> _THE PROBLEM_:
Copy out each line of the material below that holds the string "Software".

> _RECORD SET_:
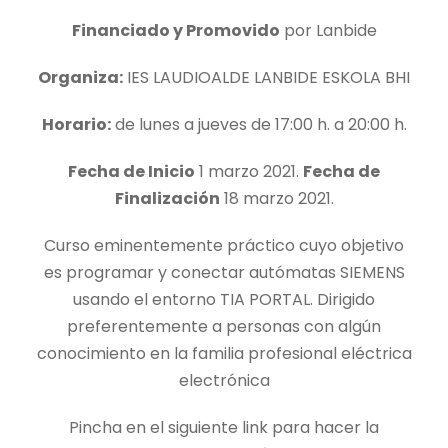
Financiado y Promovido
por Lanbide
Organiza:
IES LAUDIOALDE LANBIDE ESKOLA BHI
Horario:
de lunes a jueves de 17:00 h. a 20:00 h.
Fecha de Inicio
1 marzo 2021.
Fecha de
Finalización
18 marzo 2021.
Curso eminentemente práctico cuyo objetivo
es programar y conectar autómatas SIEMENS
usando el entorno TIA PORTAL. Dirigido
preferentemente a personas con algún
conocimiento en la familia profesional eléctrica
electrónica
Pincha en el siguiente link para hacer la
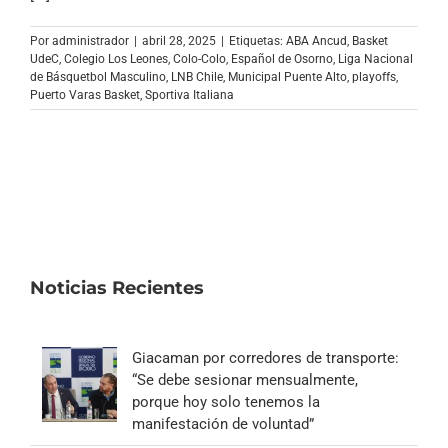
Archivo Sonoro
Por
administrador
|
abril 28, 2025
|
Etiquetas:
ABA Ancud
,
Basket
UdeC
,
Colegio Los Leones
,
Colo-Colo
,
Español de Osorno
,
Liga Nacional
de Básquetbol Masculino
,
LNB Chile
,
Municipal Puente Alto
,
playoffs
,
Puerto Varas Basket
,
Sportiva Italiana
Noticias Recientes
Giacaman por corredores de transporte:
“Se debe sesionar mensualmente,
porque hoy solo tenemos la
manifestación de voluntad”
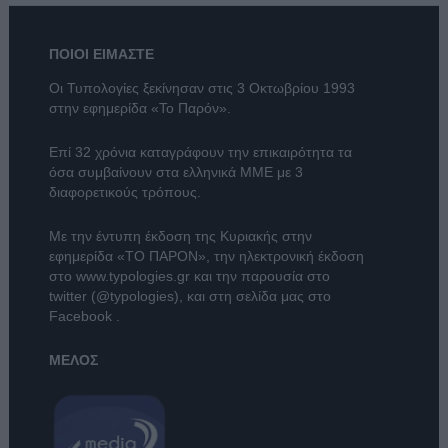
ΠΟΙΟΙ ΕΙΜΑΣΤΕ
Οι Τυπολογίες ξεκίνησαν στις 3 Οκτωβρίου 1993
στην εφημερίδα «Το Παρόν».
Επί 32 χρόνια καταγράφουν την επικαιρότητα τα
όσα συμβαίνουν στα ελληνικά ΜΜΕ με 3
διαφορετικούς τρόπους.
Με την έντυπη έκδοση της Κυριακής στην
εφημερίδα
«ΤΟ ΠΑΡΟΝ»
, την ηλεκτρονική έκδοση
στο
www.typologies.gr
και την παρουσία στο
twitter (@typologies)
, και στη σελίδα μας στο
Facebook
.
ΜΕΛΟΣ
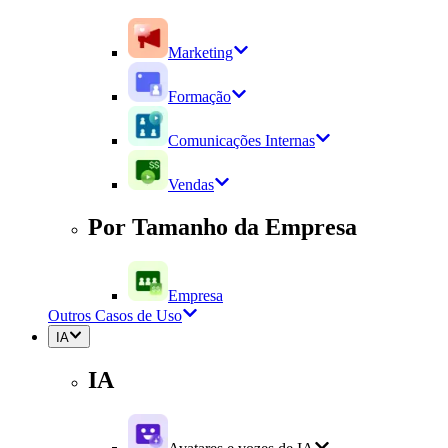
Marketing
Formação
Comunicações Internas
Vendas
Por Tamanho da Empresa
Empresa
Outros Casos de Uso
IA
IA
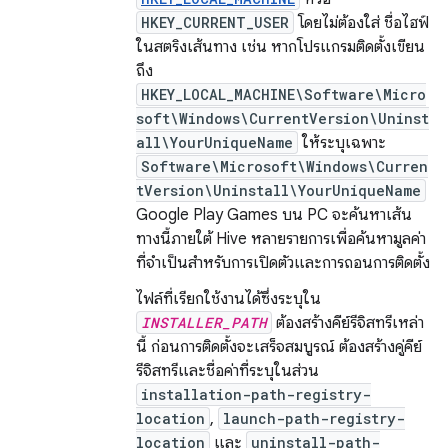
HKEY_CURRENT_USER
โดยไม่ต้องใส่ ชื่อไฮฟ์
ในสตริงเส้นทาง เช่น หากโปรแกรมติดตั้งเขียน
ถึง
HKEY_LOCAL_MACHINE\Software\Micro
soft\Windows\CurrentVersion\Uninst
all\YourUniqueName
ให้ระบุเฉพาะ
Software\Microsoft\Windows\Curren
tVersion\Uninstall\YourUniqueName
Google Play Games บน PC จะค้นหาเส้น
ทางนี้ภายใต้ Hive หลายรายการเพื่อค้นหามูลค่า
ที่จำเป็นสำหรับการเปิดตัวและการถอนการติดตั้ง
ไฟล์ที่เรียกใช้งานได้ซึ่งระบุใน
INSTALLER_PATH
ต้องสร้างคีย์รีจิสทรีเหล่า
นี้ ก่อนการติดตั้งจะเสร็จสมบูรณ์ ต้องสร้างคู่คีย์
รีจิสทรีและชื่อค่าที่ระบุในส่วน
installation-path-registry-
location
,
launch-path-registry-
location
และ
uninstall-path-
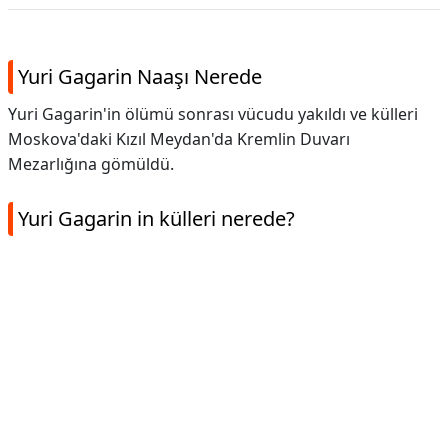
Yuri Gagarin Naaşı Nerede
Yuri Gagarin'in ölümü sonrası vücudu yakıldı ve külleri
Moskova'daki Kızıl Meydan'da Kremlin Duvarı
Mezarlığına gömüldü.
Yuri Gagarin in külleri nerede?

> _FINISHED TASK_:
HKEY_LOCAL_MACHINE\Software\Micro
Software\Microsoft\Windows\Curren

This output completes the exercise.